Nachdem Cabot (1497) das nordamerikanische Festland, Cabral (1500) Brasilien entdeckt hatten, und Cortez und Pizzaro erobernd in das Innere des neuen Kontinentes eingedrungen waren, begann eine sorgfältige naturgeschichtliche Erforschung der entdeckten Länder. Vor allem waren es gelehrte Kleriker, die sich dieser Aufgabe mit Eifer und Erfolg widmeten. So schrieb der Jesuit d'Acosta eine »Natur- und Sittengeschichte der Indier«, in der auch die gewaltigen fossilen Knochen Südamerikas Erwähnung finden. d'Acosta hielt sie für Überreste von Riesen und erörtert ganz ernsthaft die Frage, wie die Tiere Amerikas nach ihrem heutigen Wohnsitz gelangten, da sie doch in der Arche Noahs eingeschlossen gewesen seien.
Mit noch größerem Eifer als den Pflanzen und den Tieren wandte man sich den Bodenschätzen der neu entdeckten Länder zu. In Mexiko und Peru wurde der Bergbau bald mit so großem Erfolge betrieben, daß die Einfuhr des dort gewonnenen Edelmetalls in Europa umgestaltend auf die wirtschaftlichen Verhältnisse dieses Erdteils wirkte. Auf die Erschließung des neuen Kontinentes folgte ein Austausch seiner Erzeugnisse mit denjenigen der alten Welt. So wird der Tabak schon 1559 in Portugal gebaut[982], um in Europa zunächst als Mittel gegen Geschwüre Verwendung zu finden. Zu den ersten, die ihn rauchten, gehörte der große Naturforscher Gesner.
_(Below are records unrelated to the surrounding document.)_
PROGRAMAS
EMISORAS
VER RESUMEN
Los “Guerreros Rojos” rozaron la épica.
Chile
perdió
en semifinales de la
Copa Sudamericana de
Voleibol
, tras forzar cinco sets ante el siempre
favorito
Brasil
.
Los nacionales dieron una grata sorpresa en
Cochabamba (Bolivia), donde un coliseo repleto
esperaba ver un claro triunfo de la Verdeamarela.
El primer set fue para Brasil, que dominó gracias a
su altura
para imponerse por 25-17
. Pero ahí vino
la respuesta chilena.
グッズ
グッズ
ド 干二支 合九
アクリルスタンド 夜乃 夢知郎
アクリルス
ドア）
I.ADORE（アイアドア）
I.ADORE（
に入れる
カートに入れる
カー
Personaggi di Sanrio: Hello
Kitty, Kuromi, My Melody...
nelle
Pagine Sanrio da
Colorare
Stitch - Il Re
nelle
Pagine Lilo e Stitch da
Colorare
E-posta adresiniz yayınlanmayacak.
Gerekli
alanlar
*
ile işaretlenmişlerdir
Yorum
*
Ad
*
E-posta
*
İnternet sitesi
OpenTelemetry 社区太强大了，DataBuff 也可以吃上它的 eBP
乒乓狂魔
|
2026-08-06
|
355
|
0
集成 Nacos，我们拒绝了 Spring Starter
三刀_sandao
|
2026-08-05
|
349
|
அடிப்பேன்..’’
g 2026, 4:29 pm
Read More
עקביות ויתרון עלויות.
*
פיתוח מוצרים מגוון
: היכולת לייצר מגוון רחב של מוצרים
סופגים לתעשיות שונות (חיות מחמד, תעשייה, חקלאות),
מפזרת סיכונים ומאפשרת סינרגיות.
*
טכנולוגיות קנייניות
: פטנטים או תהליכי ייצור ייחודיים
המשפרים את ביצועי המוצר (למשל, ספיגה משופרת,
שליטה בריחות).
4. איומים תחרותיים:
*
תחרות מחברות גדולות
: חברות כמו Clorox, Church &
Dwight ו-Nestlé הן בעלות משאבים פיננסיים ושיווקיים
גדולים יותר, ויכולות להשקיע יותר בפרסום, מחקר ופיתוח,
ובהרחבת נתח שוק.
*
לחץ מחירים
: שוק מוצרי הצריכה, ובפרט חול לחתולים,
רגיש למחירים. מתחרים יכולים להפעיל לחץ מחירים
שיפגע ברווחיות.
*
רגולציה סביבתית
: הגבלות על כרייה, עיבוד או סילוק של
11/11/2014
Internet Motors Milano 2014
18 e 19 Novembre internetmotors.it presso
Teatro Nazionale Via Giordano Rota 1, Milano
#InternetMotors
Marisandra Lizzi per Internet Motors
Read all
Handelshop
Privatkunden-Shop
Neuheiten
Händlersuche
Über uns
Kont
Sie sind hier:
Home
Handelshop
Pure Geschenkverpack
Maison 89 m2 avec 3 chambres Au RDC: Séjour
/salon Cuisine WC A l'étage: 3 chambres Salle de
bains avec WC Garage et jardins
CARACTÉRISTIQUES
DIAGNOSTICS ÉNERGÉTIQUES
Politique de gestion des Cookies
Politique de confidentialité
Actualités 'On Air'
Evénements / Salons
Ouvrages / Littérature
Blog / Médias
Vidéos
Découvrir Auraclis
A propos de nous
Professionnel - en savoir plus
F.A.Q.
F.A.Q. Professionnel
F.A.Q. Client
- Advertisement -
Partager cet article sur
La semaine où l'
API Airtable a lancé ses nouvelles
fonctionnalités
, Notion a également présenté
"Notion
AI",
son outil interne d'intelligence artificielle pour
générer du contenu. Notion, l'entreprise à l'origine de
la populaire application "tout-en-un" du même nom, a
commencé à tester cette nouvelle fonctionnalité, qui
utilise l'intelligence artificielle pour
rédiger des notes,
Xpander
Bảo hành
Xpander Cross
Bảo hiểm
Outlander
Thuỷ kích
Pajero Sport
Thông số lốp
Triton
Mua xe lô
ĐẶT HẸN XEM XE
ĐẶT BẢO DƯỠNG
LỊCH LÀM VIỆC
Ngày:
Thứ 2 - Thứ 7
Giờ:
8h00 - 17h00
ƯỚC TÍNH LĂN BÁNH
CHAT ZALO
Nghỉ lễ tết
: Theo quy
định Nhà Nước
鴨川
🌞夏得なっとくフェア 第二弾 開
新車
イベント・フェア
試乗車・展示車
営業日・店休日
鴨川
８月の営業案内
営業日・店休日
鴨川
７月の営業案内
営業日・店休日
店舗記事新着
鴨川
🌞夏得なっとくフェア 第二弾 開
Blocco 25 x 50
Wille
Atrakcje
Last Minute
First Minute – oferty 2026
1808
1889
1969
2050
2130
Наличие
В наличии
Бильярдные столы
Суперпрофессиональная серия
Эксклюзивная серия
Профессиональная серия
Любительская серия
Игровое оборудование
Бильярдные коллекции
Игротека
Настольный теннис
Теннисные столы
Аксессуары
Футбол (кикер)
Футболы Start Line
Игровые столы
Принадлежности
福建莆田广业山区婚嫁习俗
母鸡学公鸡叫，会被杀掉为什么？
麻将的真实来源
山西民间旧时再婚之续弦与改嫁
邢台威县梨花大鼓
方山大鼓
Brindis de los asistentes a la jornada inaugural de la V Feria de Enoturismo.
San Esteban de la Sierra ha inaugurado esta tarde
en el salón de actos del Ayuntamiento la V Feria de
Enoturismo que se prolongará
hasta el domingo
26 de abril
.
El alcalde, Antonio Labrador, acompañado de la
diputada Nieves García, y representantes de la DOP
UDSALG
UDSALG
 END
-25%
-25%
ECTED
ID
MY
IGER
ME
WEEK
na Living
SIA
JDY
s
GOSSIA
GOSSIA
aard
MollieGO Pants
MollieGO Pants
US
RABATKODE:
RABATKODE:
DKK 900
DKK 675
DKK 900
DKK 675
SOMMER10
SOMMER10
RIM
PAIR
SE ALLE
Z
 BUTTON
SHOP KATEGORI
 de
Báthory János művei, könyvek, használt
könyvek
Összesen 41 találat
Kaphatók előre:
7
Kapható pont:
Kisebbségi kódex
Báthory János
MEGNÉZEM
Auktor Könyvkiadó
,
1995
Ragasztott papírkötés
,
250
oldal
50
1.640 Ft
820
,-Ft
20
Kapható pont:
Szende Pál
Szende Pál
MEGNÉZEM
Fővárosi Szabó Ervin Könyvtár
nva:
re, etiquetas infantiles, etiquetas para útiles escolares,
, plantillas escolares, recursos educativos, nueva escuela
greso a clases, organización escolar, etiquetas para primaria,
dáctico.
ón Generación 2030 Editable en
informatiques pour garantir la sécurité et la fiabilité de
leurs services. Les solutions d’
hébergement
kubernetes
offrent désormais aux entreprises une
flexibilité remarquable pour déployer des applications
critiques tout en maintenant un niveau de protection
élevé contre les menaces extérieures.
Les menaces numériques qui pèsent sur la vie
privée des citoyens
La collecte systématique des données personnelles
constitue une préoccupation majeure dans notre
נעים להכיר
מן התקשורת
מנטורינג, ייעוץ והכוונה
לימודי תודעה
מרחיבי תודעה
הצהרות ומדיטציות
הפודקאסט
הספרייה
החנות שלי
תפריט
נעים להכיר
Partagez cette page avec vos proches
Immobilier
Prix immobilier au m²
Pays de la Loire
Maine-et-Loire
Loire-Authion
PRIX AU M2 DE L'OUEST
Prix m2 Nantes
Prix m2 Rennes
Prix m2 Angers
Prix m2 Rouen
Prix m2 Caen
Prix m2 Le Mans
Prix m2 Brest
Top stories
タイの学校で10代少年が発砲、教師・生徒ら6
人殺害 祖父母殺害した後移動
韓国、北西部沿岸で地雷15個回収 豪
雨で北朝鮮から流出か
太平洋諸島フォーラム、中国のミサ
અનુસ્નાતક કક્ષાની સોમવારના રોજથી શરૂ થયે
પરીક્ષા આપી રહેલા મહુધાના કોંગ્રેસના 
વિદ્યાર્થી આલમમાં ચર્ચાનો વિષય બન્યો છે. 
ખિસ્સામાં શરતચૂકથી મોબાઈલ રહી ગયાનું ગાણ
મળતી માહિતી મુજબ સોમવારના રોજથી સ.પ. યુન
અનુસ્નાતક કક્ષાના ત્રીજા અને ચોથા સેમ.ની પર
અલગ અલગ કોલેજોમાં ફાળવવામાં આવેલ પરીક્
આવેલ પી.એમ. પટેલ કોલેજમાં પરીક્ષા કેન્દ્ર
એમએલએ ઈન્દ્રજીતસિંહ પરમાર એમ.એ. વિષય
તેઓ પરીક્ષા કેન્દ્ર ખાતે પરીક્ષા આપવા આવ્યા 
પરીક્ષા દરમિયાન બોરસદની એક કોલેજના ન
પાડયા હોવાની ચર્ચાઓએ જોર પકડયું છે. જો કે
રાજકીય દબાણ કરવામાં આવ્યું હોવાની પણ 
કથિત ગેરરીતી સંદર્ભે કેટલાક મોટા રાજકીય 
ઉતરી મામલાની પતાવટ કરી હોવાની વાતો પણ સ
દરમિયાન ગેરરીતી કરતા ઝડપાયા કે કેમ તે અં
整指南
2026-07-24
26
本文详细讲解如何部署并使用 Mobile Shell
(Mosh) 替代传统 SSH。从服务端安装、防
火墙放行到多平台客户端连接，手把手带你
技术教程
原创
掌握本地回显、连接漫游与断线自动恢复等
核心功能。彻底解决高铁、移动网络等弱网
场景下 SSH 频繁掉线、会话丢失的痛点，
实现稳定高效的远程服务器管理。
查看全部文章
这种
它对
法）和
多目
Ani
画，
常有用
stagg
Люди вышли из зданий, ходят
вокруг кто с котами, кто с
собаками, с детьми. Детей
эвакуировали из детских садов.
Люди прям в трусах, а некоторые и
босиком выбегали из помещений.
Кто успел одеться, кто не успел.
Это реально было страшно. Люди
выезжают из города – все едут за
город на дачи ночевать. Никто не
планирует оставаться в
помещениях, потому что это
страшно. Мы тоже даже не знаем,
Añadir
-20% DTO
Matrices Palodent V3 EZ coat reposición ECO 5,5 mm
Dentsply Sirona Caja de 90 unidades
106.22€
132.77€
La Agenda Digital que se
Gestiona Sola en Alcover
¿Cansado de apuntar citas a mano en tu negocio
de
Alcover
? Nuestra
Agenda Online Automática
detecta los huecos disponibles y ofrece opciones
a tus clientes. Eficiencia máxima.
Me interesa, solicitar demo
Die neue Welt empfing dagegen u. a. den Kaffeebaum, das Zuckerrohr und die Obstarten.
Hand in Hand mit der unendlichen Bereicherung, welche die Wissenschaft durch die Entdeckungsreisen erfuhr, ging ein Aufschwung der gesamten Kultur und eine Erweiterung des gesamten Gesichtskreises, wie ihn kein früheres oder späteres Zeitalter erfahren. Der Handel hörte auf, das Privilegium einiger mächtigen süd- und mitteleuropäischen Städte zu sein und wurde Welthandel. Die Mittelmeerländer waren nicht fürder eine Welt für sich, sondern die ganze Erde wurde zu einer Domäne der weißen Rasse. Und innerhalb dieser Rasse erlangte endlich immer mehr das germanische Element das Übergewicht. Waren doch die Völker germanischen Stammes den Romanen an Tatkraft überlegen, an Intelligenz mindestens gleichwertig, und endlich durch ihre Wohnsitze am offenen Weltmeer auf die Fortentwicklung des durch die Entdecker und Konquistadoren eröffneten Welthandels ganz besonders hingewiesen. Alles Momente, welche in Verbindung mit der im nördlichen Europa entstehenden Glaubens- und Gewissensfreiheit, die Verpflanzung der in Italien wiedergeborenen Wissenschaft nach Mittel- und Nordwesteuropa ganz besonders begünstigten.